#### Problem description
All of the listing below must be repeated word for word. Pictures are the only thing to omit.

#### Exercise data
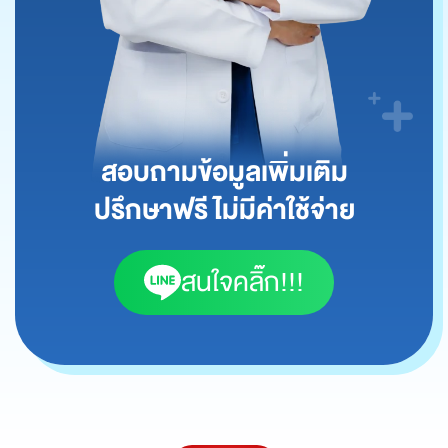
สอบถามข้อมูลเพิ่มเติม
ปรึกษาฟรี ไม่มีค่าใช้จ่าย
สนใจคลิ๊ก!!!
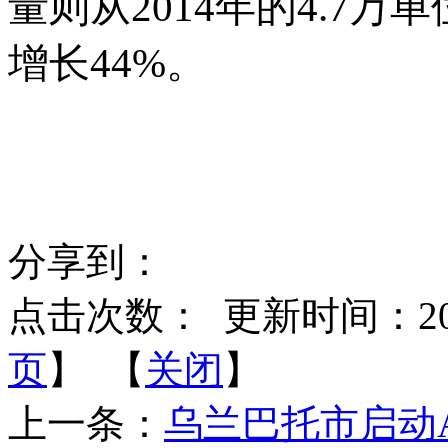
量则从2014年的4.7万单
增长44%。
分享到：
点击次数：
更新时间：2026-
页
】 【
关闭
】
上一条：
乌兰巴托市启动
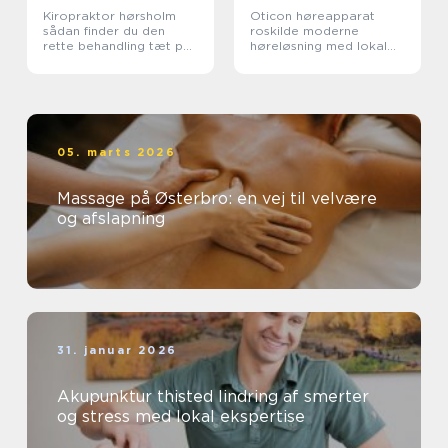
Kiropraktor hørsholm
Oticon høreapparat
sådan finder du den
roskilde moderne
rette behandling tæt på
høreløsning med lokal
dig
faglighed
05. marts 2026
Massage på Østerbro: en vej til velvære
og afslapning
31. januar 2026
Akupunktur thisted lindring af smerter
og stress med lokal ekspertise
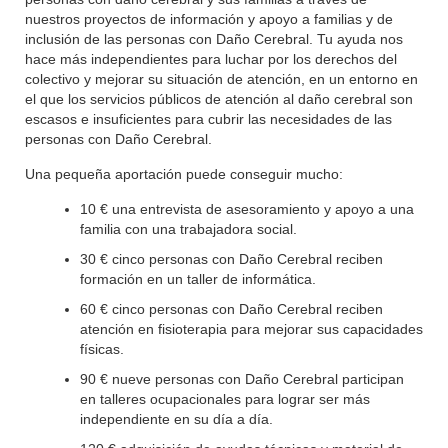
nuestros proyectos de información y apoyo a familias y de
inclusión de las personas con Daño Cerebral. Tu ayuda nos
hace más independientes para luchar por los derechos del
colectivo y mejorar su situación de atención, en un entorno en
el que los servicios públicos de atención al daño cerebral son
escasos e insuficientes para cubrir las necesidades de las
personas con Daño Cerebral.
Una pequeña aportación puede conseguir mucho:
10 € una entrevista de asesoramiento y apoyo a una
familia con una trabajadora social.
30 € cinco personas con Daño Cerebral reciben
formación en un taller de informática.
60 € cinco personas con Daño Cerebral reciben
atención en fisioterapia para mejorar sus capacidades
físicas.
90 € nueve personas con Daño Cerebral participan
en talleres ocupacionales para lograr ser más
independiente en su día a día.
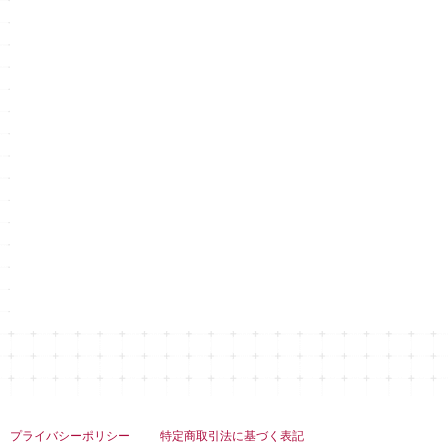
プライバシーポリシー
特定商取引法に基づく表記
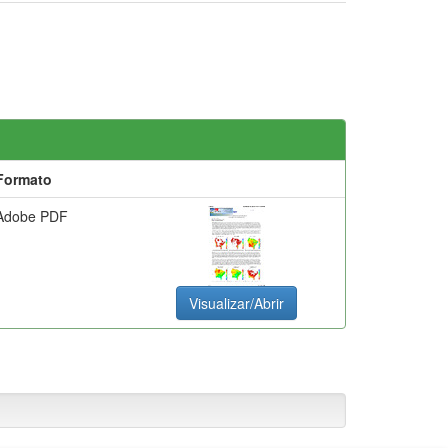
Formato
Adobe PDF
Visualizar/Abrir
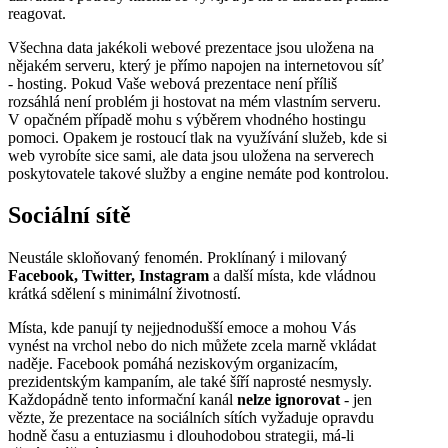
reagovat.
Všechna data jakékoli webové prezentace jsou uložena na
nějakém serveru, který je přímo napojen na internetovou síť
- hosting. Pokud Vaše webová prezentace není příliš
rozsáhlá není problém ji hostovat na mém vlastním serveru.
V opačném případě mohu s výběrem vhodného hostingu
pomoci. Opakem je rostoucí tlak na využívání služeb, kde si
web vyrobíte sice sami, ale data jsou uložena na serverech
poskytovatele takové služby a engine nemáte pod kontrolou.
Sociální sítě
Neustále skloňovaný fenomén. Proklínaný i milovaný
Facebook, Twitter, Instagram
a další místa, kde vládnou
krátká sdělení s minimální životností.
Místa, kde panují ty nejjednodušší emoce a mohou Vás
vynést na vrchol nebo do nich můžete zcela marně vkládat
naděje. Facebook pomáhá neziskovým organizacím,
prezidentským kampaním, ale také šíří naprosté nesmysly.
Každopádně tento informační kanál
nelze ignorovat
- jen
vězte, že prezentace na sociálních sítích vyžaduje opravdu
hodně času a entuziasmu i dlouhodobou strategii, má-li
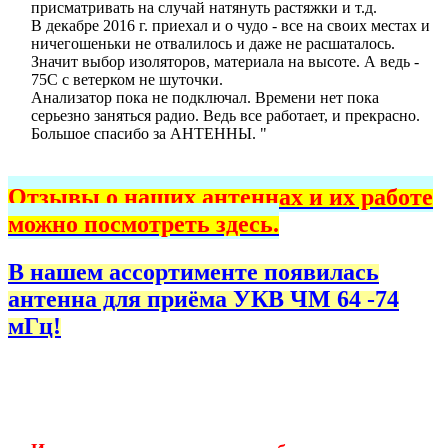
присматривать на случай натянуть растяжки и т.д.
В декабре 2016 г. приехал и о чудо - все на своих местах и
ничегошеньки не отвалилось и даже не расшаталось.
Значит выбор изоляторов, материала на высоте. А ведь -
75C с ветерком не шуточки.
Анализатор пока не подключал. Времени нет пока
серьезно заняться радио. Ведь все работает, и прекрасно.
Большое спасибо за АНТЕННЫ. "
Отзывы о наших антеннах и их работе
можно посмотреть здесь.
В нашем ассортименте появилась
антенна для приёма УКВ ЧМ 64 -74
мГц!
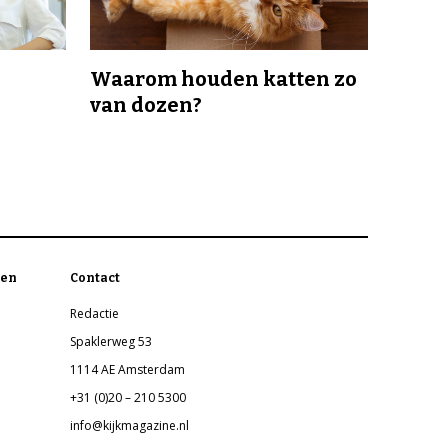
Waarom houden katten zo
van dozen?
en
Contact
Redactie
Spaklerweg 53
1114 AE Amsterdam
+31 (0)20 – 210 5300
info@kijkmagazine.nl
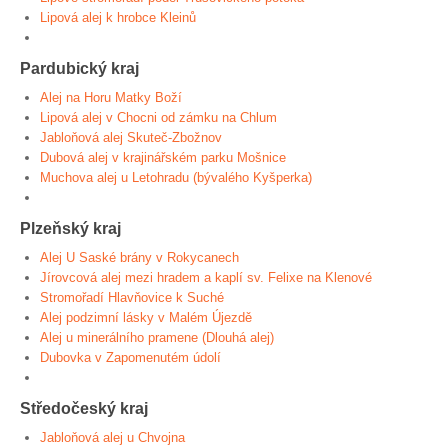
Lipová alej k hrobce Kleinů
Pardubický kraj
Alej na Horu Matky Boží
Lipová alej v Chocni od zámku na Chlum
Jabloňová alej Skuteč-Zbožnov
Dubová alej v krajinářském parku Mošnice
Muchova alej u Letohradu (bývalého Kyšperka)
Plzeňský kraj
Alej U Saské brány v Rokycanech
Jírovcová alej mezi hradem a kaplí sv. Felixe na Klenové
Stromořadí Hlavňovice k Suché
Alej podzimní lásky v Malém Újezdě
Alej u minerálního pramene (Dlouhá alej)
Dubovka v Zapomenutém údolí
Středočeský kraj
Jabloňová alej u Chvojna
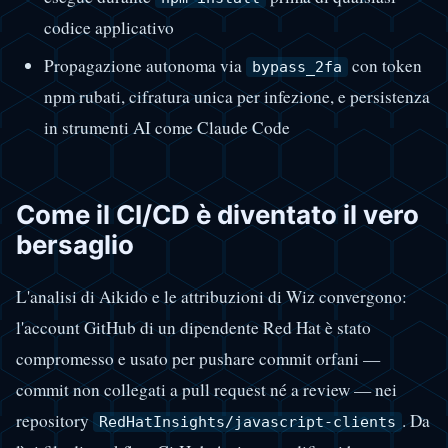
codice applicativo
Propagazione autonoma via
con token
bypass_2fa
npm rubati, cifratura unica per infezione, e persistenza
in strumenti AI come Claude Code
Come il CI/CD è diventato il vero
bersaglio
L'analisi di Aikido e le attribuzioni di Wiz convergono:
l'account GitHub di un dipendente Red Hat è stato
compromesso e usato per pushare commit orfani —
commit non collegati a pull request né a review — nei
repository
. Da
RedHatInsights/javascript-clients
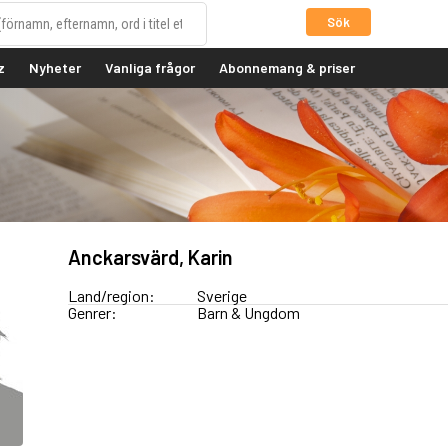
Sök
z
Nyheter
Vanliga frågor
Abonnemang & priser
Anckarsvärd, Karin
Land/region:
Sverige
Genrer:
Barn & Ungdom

#### Result for this exercise
สอบถามข้อมูลเพิ่มเติม
ปรึกษาฟรี ไม่มีค่าใช้จ่าย
สนใจคลิ๊ก!!!
量则从2014年的4.7万单
增长44%。
分享到：
点击次数：
更新时间：2026-
页
】 【
关闭
】
上一条：
乌兰巴托市启动
Kiropraktor hørsholm
Oticon høreapparat
sådan finder du den
roskilde moderne
rette behandling tæt på
høreløsning med lokal
dig
faglighed
05. marts 2026
Massage på Østerbro: en vej til velvære
og afslapning
31. januar 2026
Akupunktur thisted lindring af smerter
og stress med lokal ekspertise
nuestros proyectos de información y apoyo a familias y de
inclusión de las personas con Daño Cerebral. Tu ayuda nos
hace más independientes para luchar por los derechos del
colectivo y mejorar su situación de atención, en un entorno en
el que los servicios públicos de atención al daño cerebral son
escasos e insuficientes para cubrir las necesidades de las
personas con Daño Cerebral.
Una pequeña aportación puede conseguir mucho:
10 € una entrevista de asesoramiento y apoyo a una
familia con una trabajadora social.
30 € cinco personas con Daño Cerebral reciben
formación en un taller de informática.
60 € cinco personas con Daño Cerebral reciben
atención en fisioterapia para mejorar sus capacidades
físicas.
90 € nueve personas con Daño Cerebral participan
en talleres ocupacionales para lograr ser más
independiente en su día a día.
プライバシーポリシー
特定商取引法に基づく表記
Formato
Adobe PDF
Visualizar/Abrir
reagovat.
Všechna data jakékoli webové prezentace jsou uložena na
nějakém serveru, který je přímo napojen na internetovou síť
- hosting. Pokud Vaše webová prezentace není příliš
rozsáhlá není problém ji hostovat na mém vlastním serveru.
V opačném případě mohu s výběrem vhodného hostingu
pomoci. Opakem je rostoucí tlak na využívání služeb, kde si
web vyrobíte sice sami, ale data jsou uložena na serverech
poskytovatele takové služby a engine nemáte pod kontrolou.
Sociální sítě
Neustále skloňovaný fenomén. Proklínaný i milovaný
Facebook, Twitter, Instagram
a další místa, kde vládnou
krátká sdělení s minimální životností.
Místa, kde panují ty nejjednodušší emoce a mohou Vás
vynést na vrchol nebo do nich můžete zcela marně vkládat
naděje. Facebook pomáhá neziskovým organizacím,
prezidentským kampaním, ale také šíří naprosté nesmysly.
Každopádně tento informační kanál
nelze ignorovat
- jen
vězte, že prezentace na sociálních sítích vyžaduje opravdu
hodně času a entuziasmu i dlouhodobou strategii, má-li
присматривать на случай натянуть растяжки и т.д.
В декабре 2016 г. приехал и о чудо - все на своих местах и
ничегошеньки не отвалилось и даже не расшаталось.
Значит выбор изоляторов, материала на высоте. А ведь -
75C с ветерком не шуточки.
Анализатор пока не подключал. Времени нет пока
серьезно заняться радио. Ведь все работает, и прекрасно.
Большое спасибо за АНТЕННЫ. "
Отзывы о наших антеннах и их работе
можно посмотреть здесь.
В нашем ассортименте появилась
антенна для приёма УКВ ЧМ 64 -74
мГц!
Waarom houden katten zo
van dozen?
en
Contact
Redactie
Spaklerweg 53
1114 AE Amsterdam
+31 (0)20 – 210 5300
info@kijkmagazine.nl
Lipová alej k hrobce Kleinů
Pardubický kraj
Alej na Horu Matky Boží
Lipová alej v Chocni od zámku na Chlum
Jabloňová alej Skuteč-Zbožnov
Dubová alej v krajinářském parku Mošnice
Muchova alej u Letohradu (bývalého Kyšperka)
Plzeňský kraj
Alej U Saské brány v Rokycanech
Jírovcová alej mezi hradem a kaplí sv. Felixe na Klenové
Stromořadí Hlavňovice k Suché
Alej podzimní lásky v Malém Újezdě
Alej u minerálního pramene (Dlouhá alej)
Dubovka v Zapomenutém údolí
Středočeský kraj
Jabloňová alej u Chvojna
codice applicativo
Propagazione autonoma via
con token
bypass_2fa
npm rubati, cifratura unica per infezione, e persistenza
in strumenti AI come Claude Code
Come il CI/CD è diventato il vero
bersaglio
L'analisi di Aikido e le attribuzioni di Wiz convergono:
l'account GitHub di un dipendente Red Hat è stato
compromesso e usato per pushare commit orfani —
commit non collegati a pull request né a review — nei
repository
. Da
RedHatInsights/javascript-clients
Sök
z
Nyheter
Vanliga frågor
Abonnemang & priser
Anckarsvärd, Karin
Land/region:
Sverige
Genrer:
Barn & Ungdom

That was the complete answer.